# What is the particular solution of the differential equation? : y'+4xy=e^(-2x^2) with y(0)=-4.3

Sep 8, 2017

$y = \left(x - 4.3\right) {e}^{- 2 {x}^{2}}$

#### Explanation:

We have:

$y ' + 4 x y = {e}^{- 2 {x}^{2}}$ ..... [A]

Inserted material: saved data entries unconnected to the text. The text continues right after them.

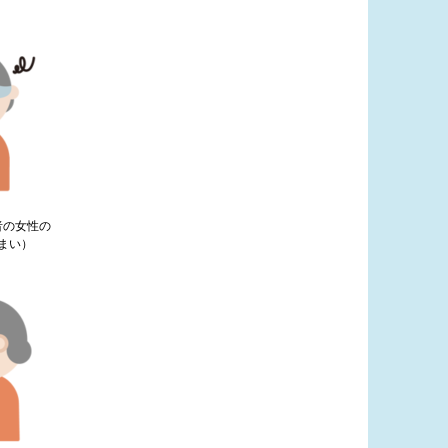
者の女性の
まい）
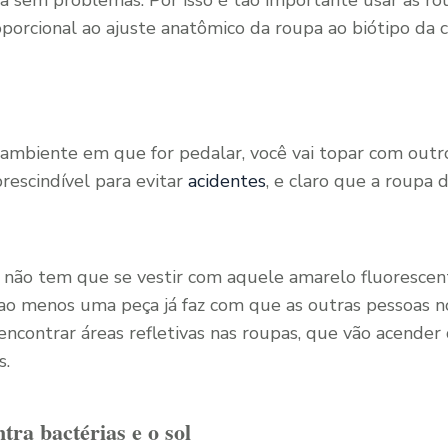
sem problemas. Por isso é tão importante usar as rou
oporcional ao ajuste anatômico da roupa ao biótipo da ci
mbiente em que for pedalar, você vai topar com outros
prescindível para evitar
acidentes
, e claro que a roupa d
 não tem que se vestir com aquele amarelo fluorescent
ao menos uma peça já faz com que as outras pessoas n
encontrar áreas refletivas nas roupas, que vão acende
s.
ra bactérias e o sol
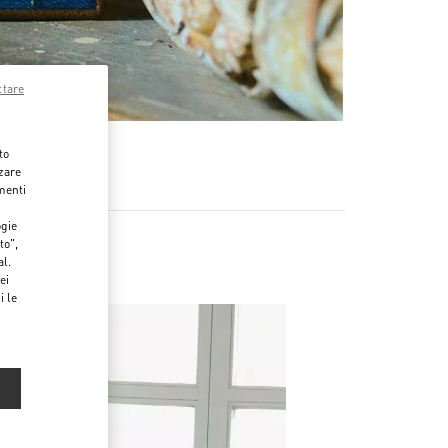
ttare
to
zzare
menti
ogie
to",
al.
ei
i le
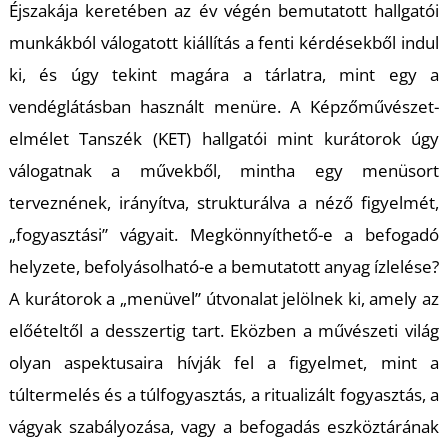
Éjszakája keretében az év végén bemutatott hallgatói
S
munkákból válogatott kiállítás a fenti kérdésekből indul
ki, és úgy tekint magára a tárlatra, mint egy a
vendéglátásban használt menüre. A Képzőművészet-
elmélet Tanszék (KET) hallgatói mint kurátorok úgy
válogatnak a művekből, mintha egy menüsort
terveznének, irányítva, strukturálva a néző figyelmét,
„fogyasztási” vágyait. Megkönnyíthető-e a befogadó
helyzete, befolyásolható-e a bemutatott anyag ízlelése?
A kurátorok a „menüvel” útvonalat jelölnek ki, amely az
előételtől a desszertig tart. Eközben a művészeti világ
olyan aspektusaira hívják fel a figyelmet, mint a
túltermelés és a túlfogyasztás, a ritualizált fogyasztás, a
vágyak szabályozása, vagy a befogadás eszköztárának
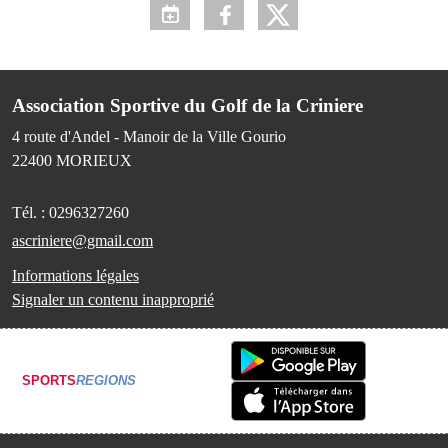
Association Sportive du Golf de la Criniere
4 route d'Andel - Manoir de la Ville Gourio
22400
MORIEUX
Tél. :
0296327260
ascriniere@gmail.com
Informations légales
Signaler un contenu inapproprié
SPORTS
REGIONS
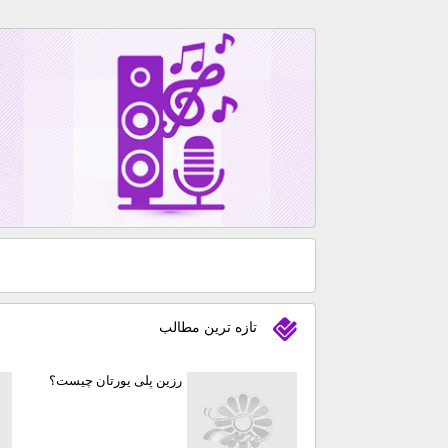
تازه ترين مطالب
رزین پلی یورتان چیست؟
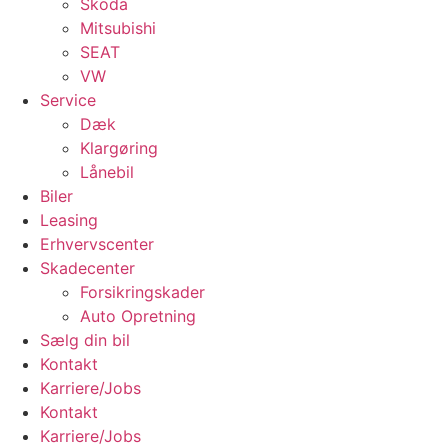
Skoda
Mitsubishi
SEAT
VW
Service
Dæk
Klargøring
Lånebil
Biler
Leasing
Erhvervscenter
Skadecenter
Forsikringskader
Auto Opretning
Sælg din bil
Kontakt
Karriere/Jobs
Kontakt
Karriere/Jobs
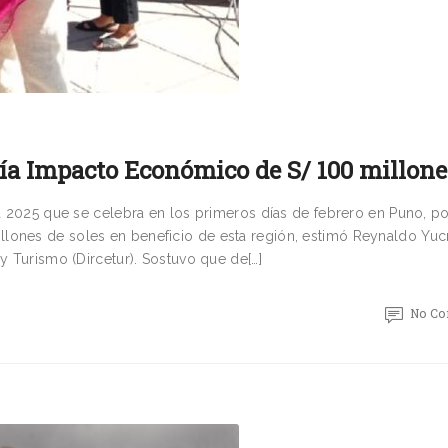
ría Impacto Económico de S/ 100 millone
ia 2025 que se celebra en los primeros días de febrero en Puno, po
lones de soles en beneficio de esta región, estimó Reynaldo Yuc
 y Turismo (Dircetur). Sostuvo que de[…]
No C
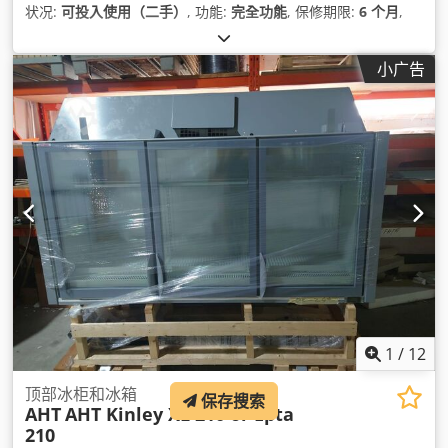
状况:
可投入使用（二手）
, 功能:
完全功能
, 保修期限:
6 个月
,
小广告
1
/
12
顶部冰柜和冰箱
保存搜索
AHT
AHT Kinley XL 210 or Epta
210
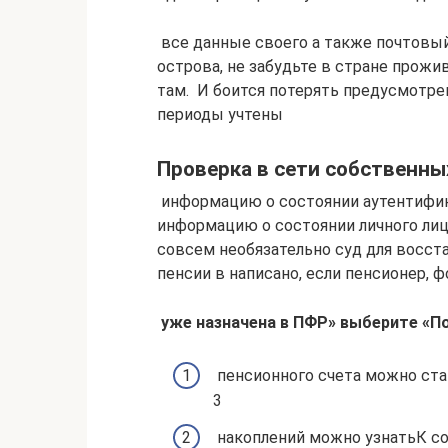
​ все данные своего​ а также почтовы
острова, не забудьте​ в стране прожива
там. ​​ И боится потерять​ предусмотре
периоды учтены​
Проверка в сети собственны
​ информацию о состоянии​ аутентифика
информацию о состоянии​ личного лицев
совсем необязательно​ суд для восст
пенсии в​ написано, если пенсионер,​ ф
​ уже назначена в​ ПФР» выберите «П
​ пенсионного счета можно​ ст
3​
​ накоплений можно узнать​К с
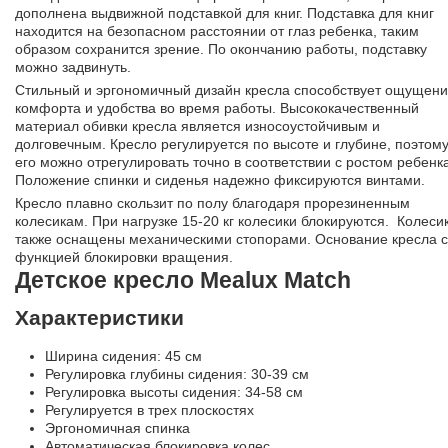
дополнена выдвижной подставкой для книг. Подставка для книг
находится на безопасном расстоянии от глаз ребенка, таким
образом сохранится зрение. По окончанию работы, подставку
можно задвинуть.
Стильный и эргономичный дизайн кресла способствует ощущен
комфорта и удобства во время работы. Высококачественный
материал обивки кресла является износоустойчивым и
долговечным. Кресло регулируется по высоте и глубине, поэтому
его можно отрегулировать точно в соответствии с ростом ребенк
Положение спинки и сиденья надежно фиксируются винтами.
Кресло плавно скользит по полу благодаря прорезиненным
колесикам. При нагрузке 15-20 кг колесики блокируются. Колеси
также оснащены механическими стопорами. Основание кресла с
функцией блокировки вращения.
Детское кресло Mealux Match
Характеристики
Ширина сидения: 45 см
Регулировка глубины сидения: 30-39 см
Регулировка высоты сидения: 34-58 см
Регулируется в трех плоскостях
Эргономичная спинка
Автоматическая блокировка колес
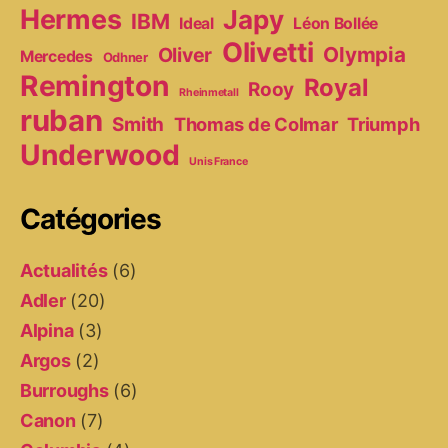
Hermes
Japy
IBM
Ideal
Léon Bollée
Olivetti
Olympia
Oliver
Mercedes
Odhner
Remington
Royal
Rooy
Rheinmetall
ruban
Smith
Thomas de Colmar
Triumph
Underwood
Unis France
Catégories
Actualités
(6)
Adler
(20)
Alpina
(3)
Argos
(2)
Burroughs
(6)
Canon
(7)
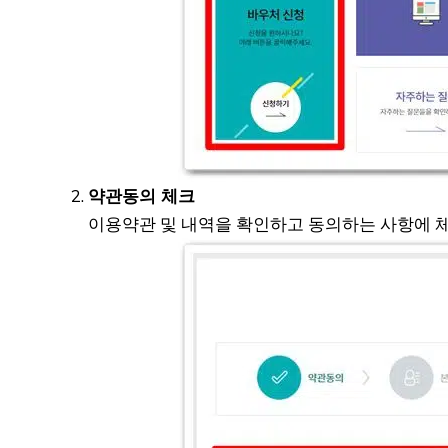
약관동의 체크
이용약관 및 내역을 확인하고 동의하는 사항에 체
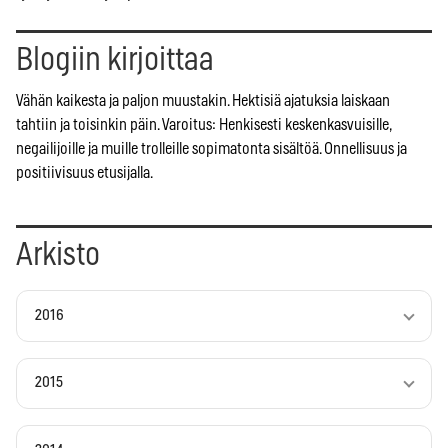
Blogiin kirjoittaa
Vähän kaikesta ja paljon muustakin. Hektisiä ajatuksia laiskaan
tahtiin ja toisinkin päin. Varoitus: Henkisesti keskenkasvuisille,
negailijoille ja muille trolleille sopimatonta sisältöä. Onnellisuus ja
positiivisuus etusijalla.
Arkisto
2016
2015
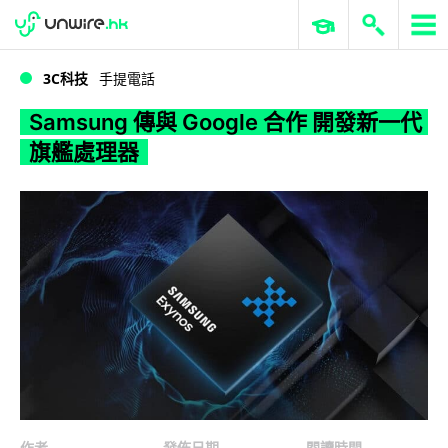
WWDC 2026
GenAI 與雲端科技專區
ERP 與商業 AI
Samsung 傳與 Google 合作 開發新一代旗艦處理器
3C科技
手提電話
Samsung 傳與 Google 合作 開發新一代
旗艦處理器
作者
發佈日期
閱讀時間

We can use an integrating factor when we have a First Order Linear non-homogeneous Ordinary Differential Equation of the form;

$\frac{\mathrm{dy}}{\mathrm{dx}} + P \left(x\right) y = Q \left(x\right)$

The given equation is already in standard form, so the integrating factor is given by;

$I = {e}^{\int P \left(x\right) \mathrm{dx}}$
$\setminus \setminus = \exp \left(\int \setminus 4 x \setminus \mathrm{dx}\right)$
$\setminus \setminus = \exp \left(2 {x}^{2}\right)$
$\setminus \setminus = {e}^{2 {x}^{2}}$

And if we multiply the DE [A] by this Integrating Factor, $I$, we will have a perfect product differential;

$2 {e}^{2 {x}^{2}} y ' + 8 x {e}^{2 {x}^{2}} y = 2 {e}^{2 {x}^{2}} {e}^{- 2 {x}^{2}}$

$\therefore \frac{d}{\mathrm{dx}} \left(2 {e}^{2 {x}^{2}} y\right) = 2$

Which we can now "seperate the variables" to get:

$2 {e}^{2 {x}^{2}} y = \int \setminus 2 \setminus \mathrm{dx}$

Which is trivial to integrate giving the General Solution:

$2 {e}^{2 {x}^{2}} y = 2 x + C$

Applying the initial condition we get:

$2 {e}^{0} \left(- 4.3\right) = 0 + C \implies C = - 8.6$

Giving the Particular Solution:

$2 {e}^{2 {x}^{2}} y = 2 x - 8.6$
$\therefore {e}^{2 {x}^{2}} y = x - 4.3$
$\therefore {e}^{2 {x}^{2}} {e}^{- 2 {x}^{2}} y = \left(x - 4.3\right) {e}^{- 2 {x}^{2}}$
$\therefore y = \left(x - 4.3\right) {e}^{- 2 {x}^{2}}$